したがって、男性更年期障害における性欲・勃起能力の回復は、それだけを目的として治療するのであれば漢方治療は不向きです。いわゆる精力剤と呼ばれる市販薬以上のものが、漢方専門の医療機関に用意されていると考えるのは、少々現実的ではないと言わざるを得ません

3、漢方薬による改善のポイントはあくまで血流にある

では、漢方では男性更年期障害に対してどのような効果を発揮するのでしょうか。

私見では、目標とする症状はまず性機能症状以外から、つまり、疲労感やだるさ・不眠といった身体症状、またイライラや不安感といった精神症状にスポットを当てていきます。

これらの症状は、自律神経失調症などにおいても介在してくる症状の一端です。まずはそこから治療を始める。そしてその治療がそのまま、男性ホルモン(テストステロン)が働きやすい場を作るという治療につながっていきます。

結論から言うと、漢方薬の効果は「血流」を安定させることに重点が置かれます。

ここでいう血流とは、東洋医学的にいう「血」という概念ではなく、あくまで実際に体に流れている血液の流れを指しています。

ホルモンとはそもそも血液に乗って運ばれる物質です。分泌量だけでその活性が測れるわけでなく、その輸送系である血流が悪ければ、当然その働きも弱まっていきます。
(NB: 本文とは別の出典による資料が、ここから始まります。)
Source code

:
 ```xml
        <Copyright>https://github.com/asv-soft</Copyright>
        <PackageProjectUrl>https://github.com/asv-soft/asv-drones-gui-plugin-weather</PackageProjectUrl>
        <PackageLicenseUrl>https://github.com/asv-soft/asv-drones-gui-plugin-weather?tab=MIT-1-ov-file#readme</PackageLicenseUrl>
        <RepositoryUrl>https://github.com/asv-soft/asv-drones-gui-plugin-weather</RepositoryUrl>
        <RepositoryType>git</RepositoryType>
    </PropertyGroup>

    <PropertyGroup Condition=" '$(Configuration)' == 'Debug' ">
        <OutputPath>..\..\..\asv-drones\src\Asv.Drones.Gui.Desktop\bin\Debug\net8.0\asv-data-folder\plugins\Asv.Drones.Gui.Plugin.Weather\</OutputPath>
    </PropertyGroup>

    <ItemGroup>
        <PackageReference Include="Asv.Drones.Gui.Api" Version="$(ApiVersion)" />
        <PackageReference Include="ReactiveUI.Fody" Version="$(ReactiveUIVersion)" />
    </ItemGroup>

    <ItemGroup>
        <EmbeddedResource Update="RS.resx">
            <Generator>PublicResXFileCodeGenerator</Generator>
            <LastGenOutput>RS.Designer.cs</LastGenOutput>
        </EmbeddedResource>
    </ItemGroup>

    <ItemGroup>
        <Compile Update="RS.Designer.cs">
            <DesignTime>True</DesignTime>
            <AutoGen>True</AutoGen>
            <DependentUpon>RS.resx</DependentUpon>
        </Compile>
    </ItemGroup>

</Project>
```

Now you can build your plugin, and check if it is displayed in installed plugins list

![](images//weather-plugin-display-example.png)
さらに自律神経は血流を調節する神経です。つまり血液の流れが悪くなると、自律神経とホルモンの活性が同時に乱れてきます。

つまり漢方ではまず血流の安定を図ります。それによって、自律神経の乱れを整え、かつホルモンの働きを促すという治療を行います。
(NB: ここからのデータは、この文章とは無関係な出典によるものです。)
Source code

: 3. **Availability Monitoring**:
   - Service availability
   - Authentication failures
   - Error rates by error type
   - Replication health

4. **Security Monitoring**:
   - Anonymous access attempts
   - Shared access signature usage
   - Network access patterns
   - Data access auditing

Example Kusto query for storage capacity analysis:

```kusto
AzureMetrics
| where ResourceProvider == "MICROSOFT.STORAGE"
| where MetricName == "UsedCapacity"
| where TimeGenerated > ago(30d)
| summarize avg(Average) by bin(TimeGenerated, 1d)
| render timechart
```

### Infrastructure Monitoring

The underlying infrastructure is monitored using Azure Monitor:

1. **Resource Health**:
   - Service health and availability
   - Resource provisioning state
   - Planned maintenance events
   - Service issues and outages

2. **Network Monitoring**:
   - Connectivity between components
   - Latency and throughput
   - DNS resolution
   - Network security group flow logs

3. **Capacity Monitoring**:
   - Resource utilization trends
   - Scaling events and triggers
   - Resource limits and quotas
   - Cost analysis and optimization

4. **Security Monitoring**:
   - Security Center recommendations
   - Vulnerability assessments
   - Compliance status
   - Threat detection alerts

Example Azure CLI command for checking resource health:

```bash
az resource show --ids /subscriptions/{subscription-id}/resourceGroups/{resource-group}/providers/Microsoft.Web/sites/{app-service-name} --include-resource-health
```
男性にとっての40代以降というのは、どうしても若い時のように血流を維持することが難しくなる年齢です。なぜならば、人体の血流を維持・安定させているのは筋肉だからです。40代以降、男性はどうしても筋力の衰えが現れてきます。

また、筋肉がちゃんとついている方であっても、内臓の筋肉も同様に強いとは限りません。暴飲暴食や睡眠不足、ストレスなどの影響で、内臓平滑筋が疲れたり、血管平滑筋の活動が乱れることで、血流が不安定になっているケースもしばしば散見される所です。
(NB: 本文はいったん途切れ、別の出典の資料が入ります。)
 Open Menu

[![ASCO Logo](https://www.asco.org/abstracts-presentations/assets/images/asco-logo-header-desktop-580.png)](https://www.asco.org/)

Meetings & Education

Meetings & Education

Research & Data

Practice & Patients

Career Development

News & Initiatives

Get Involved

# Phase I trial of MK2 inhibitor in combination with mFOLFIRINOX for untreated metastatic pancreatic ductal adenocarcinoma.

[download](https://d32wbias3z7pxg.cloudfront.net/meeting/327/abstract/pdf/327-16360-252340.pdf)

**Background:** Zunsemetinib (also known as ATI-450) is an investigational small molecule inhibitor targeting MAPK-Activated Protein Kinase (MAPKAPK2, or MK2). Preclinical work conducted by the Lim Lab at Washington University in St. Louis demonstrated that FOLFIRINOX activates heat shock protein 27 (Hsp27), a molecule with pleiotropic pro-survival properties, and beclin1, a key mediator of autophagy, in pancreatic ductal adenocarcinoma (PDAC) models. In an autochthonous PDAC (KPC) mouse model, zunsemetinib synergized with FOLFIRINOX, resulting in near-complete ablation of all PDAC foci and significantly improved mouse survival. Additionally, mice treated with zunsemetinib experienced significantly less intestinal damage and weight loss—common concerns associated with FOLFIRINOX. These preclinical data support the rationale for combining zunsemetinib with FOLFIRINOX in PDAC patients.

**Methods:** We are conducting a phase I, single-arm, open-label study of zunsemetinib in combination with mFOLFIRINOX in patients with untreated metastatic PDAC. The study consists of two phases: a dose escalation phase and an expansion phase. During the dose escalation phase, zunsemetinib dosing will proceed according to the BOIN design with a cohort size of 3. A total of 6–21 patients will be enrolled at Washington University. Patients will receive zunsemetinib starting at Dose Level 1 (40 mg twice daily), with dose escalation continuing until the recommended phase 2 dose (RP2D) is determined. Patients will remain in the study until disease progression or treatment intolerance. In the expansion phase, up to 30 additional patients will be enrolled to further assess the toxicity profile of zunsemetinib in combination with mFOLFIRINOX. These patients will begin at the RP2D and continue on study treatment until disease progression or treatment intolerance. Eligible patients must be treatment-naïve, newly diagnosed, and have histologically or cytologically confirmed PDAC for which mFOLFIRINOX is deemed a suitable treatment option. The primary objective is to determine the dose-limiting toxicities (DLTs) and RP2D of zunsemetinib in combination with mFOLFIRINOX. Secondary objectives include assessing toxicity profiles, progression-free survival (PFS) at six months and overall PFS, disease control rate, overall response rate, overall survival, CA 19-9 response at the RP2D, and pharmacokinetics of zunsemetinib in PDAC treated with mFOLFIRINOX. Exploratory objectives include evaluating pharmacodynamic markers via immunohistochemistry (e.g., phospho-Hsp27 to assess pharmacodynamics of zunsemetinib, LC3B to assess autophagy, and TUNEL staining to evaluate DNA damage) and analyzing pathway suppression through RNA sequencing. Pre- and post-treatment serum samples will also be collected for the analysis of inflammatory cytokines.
男性更年期障害に対して、漢方では血流を安定させることで、身体の筋肉の疲労をさり、活動を促すという効果を発揮します。それによってさらに血流が安定しやすくなり、自律神経ならびにホルモンの活性が安定しやすくなります。

つまり男性更年期障害においては、体内で低下したテストステロンの活性を、筋肉や血流に働きかけながらその輸送系を安定させることで高めるということを目的にするのです。

またテストステロンの補充とこの漢方治療とは決して相反する治療ではありません。むしろ、いくら補充してもちゃんと輸送できなければテストステロンは働くことが出来ません。

したがってテストステロンの輸送を整える漢方治療は、西洋医学と相性の良い治療だと言えるでしょう。漢方治療を同時に行うことで、さらに効果が発揮されやすくなるという側面があると感じています。

ただし漢方薬は、飲めば何でも血流が良くなるかというと、そういうわけではありません。

人体の血流障害は、人によって様々な違う状況を形成します。そのため、東洋医学的な解釈をもってその個人差を把握できるかどうかが、改善へ向けてのポイントになってきます。

つまり個人差に合わせて、しかるべき治療方針を組み立て、薬方を選択するということ。それが改善に向けての大前提であり、そのために多くの薬方薬が用意されています。

実はこの治療方針は、女性における更年期障害と基本方針はそう大きくは変わりません。また、自律神経失調を改善する場合と比べても、大きくかけ離れているわけでもありません。

むしろ、ホルモンバランスを調節する、自律神経を整えるという漢方治療の基本があってこそ、男性更年期障害は治療が可能となります。故に、単に精力を増すという安易な発想では、男性更年期障害を改善することは難しいというのが、臨床の実際だと感じています。

そして男性更年期障害治療の最大の難しさは、抑うつ状態の介在にあると私は感じています。抑うつ状態は、改善の進みが遅い治療や、症状に波を打ちながら進んでいく治療に対して、非常に徒労感を感じやすいという症状でもあります。

年齢を重ねながら出現する男性更年期障害は、西洋医学・東洋医学問わず、比較的治療に時間のかかる病です。したがって、ご家族の支えや治療の納得を含めた、長く治療を行っていける配慮が必須になる病だと言えるでしょう。

人により治療の長さは千差万別です。改善へ向けての心構えとして、腰を落ち着けた治療を心がけたい病です。